• [EXERCISE] The records appear below. Set down exactly each line from the one that contains "в военкомат" through the last, both included.
(INFORMATION SHOWN)
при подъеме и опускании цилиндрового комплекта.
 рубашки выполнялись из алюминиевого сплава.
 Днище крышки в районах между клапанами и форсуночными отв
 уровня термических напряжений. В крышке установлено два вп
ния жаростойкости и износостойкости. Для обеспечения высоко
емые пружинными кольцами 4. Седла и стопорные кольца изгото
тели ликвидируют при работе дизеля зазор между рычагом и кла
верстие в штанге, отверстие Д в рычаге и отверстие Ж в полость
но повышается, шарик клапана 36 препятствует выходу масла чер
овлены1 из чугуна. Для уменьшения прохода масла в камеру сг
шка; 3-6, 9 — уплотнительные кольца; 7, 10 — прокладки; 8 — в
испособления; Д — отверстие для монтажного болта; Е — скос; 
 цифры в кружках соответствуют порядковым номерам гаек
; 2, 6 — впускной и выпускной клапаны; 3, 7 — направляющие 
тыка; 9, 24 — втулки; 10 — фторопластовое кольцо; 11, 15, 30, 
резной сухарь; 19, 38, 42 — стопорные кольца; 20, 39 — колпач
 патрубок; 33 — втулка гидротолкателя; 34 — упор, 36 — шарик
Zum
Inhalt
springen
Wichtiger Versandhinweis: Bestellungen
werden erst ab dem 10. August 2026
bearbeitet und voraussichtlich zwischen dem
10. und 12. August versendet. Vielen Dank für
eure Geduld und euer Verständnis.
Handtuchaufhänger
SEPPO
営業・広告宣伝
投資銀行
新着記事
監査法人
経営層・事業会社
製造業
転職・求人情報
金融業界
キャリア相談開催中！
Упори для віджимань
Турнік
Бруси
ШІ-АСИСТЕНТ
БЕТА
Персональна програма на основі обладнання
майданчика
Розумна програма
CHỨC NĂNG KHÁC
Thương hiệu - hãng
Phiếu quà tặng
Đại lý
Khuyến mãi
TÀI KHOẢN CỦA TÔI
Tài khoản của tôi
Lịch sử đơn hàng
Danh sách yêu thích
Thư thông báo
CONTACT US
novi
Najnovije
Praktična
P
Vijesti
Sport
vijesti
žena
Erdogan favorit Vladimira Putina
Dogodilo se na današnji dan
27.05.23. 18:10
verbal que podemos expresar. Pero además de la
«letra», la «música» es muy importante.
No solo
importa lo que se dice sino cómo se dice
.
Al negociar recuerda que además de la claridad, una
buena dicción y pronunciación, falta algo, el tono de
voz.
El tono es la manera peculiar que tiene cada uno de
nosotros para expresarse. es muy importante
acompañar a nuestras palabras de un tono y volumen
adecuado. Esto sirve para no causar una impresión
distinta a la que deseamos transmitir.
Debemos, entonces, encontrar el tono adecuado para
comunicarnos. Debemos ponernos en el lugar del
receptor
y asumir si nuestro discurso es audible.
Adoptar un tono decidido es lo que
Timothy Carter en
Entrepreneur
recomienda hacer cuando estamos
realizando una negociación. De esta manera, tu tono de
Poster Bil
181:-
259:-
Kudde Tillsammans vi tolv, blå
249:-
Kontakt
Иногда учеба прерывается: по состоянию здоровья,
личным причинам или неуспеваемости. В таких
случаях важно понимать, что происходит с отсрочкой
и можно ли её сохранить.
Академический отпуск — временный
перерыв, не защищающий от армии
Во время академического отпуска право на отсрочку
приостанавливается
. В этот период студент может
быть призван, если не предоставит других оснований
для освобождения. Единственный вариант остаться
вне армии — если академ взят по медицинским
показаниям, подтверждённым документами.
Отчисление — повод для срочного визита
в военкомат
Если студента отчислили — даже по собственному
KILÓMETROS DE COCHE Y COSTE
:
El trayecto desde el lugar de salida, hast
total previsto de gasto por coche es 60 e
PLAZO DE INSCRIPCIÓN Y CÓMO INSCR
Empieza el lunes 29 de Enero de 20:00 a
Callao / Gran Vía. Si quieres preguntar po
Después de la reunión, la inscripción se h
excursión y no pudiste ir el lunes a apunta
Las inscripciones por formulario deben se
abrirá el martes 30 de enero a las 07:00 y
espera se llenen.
(End INFORMATION SHOWN)
• [ANSWER TO THE EXERCISE]
в военкомат
Если студента отчислили — даже по собственному
KILÓMETROS DE COCHE Y COSTE
:
El trayecto desde el lugar de salida, hast
total previsto de gasto por coche es 60 e
PLAZO DE INSCRIPCIÓN Y CÓMO INSCR
Empieza el lunes 29 de Enero de 20:00 a
Callao / Gran Vía. Si quieres preguntar po
Después de la reunión, la inscripción se h
excursión y no pudiste ir el lunes a apunta
Las inscripciones por formulario deben se
abrirá el martes 30 de enero a las 07:00 y
espera se llenen.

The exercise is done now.